Problem requirements
Your task is to print all of the entries exactly, though the pictures should not be included.
START Extracted records
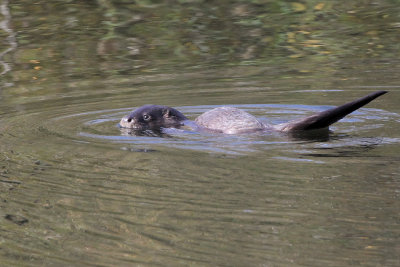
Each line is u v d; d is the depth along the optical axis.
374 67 43.47
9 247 17.94
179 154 25.03
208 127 29.31
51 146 26.95
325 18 55.69
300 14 56.56
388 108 33.22
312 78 41.47
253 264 16.12
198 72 43.69
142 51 48.53
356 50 47.94
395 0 59.62
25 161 24.86
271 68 44.28
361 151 24.64
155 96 37.84
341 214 18.58
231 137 27.52
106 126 30.73
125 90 39.47
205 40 50.72
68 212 19.88
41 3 58.44
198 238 17.64
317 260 16.17
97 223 19.02
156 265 16.42
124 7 58.00
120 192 21.17
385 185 20.59
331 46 49.00
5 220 19.62
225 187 21.03
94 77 42.88
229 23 54.56
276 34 52.03
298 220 18.34
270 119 32.59
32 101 36.94
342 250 16.61
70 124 31.31
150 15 56.19
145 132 29.16
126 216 19.28
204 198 20.19
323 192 20.20
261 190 20.61
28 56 47.38
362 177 21.44
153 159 24.50
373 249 16.59
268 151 25.00
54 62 46.19
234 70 44.06
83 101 36.75
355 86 39.09
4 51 48.16
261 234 17.67
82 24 53.72
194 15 56.38
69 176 22.94
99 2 58.91
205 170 22.81
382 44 49.12
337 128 28.91
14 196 21.31
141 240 17.77
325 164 23.05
END Extracted records
Exercise result
Each line is u v d; d is the depth along the optical axis.
374 67 43.47
9 247 17.94
179 154 25.03
208 127 29.31
51 146 26.95
325 18 55.69
300 14 56.56
388 108 33.22
312 78 41.47
253 264 16.12
198 72 43.69
142 51 48.53
356 50 47.94
395 0 59.62
25 161 24.86
271 68 44.28
361 151 24.64
155 96 37.84
341 214 18.58
231 137 27.52
106 126 30.73
125 90 39.47
205 40 50.72
68 212 19.88
41 3 58.44
198 238 17.64
317 260 16.17
97 223 19.02
156 265 16.42
124 7 58.00
120 192 21.17
385 185 20.59
331 46 49.00
5 220 19.62
225 187 21.03
94 77 42.88
229 23 54.56
276 34 52.03
298 220 18.34
270 119 32.59
32 101 36.94
342 250 16.61
70 124 31.31
150 15 56.19
145 132 29.16
126 216 19.28
204 198 20.19
323 192 20.20
261 190 20.61
28 56 47.38
362 177 21.44
153 159 24.50
373 249 16.59
268 151 25.00
54 62 46.19
234 70 44.06
83 101 36.75
355 86 39.09
4 51 48.16
261 234 17.67
82 24 53.72
194 15 56.38
69 176 22.94
99 2 58.91
205 170 22.81
382 44 49.12
337 128 28.91
14 196 21.31
141 240 17.77
325 164 23.05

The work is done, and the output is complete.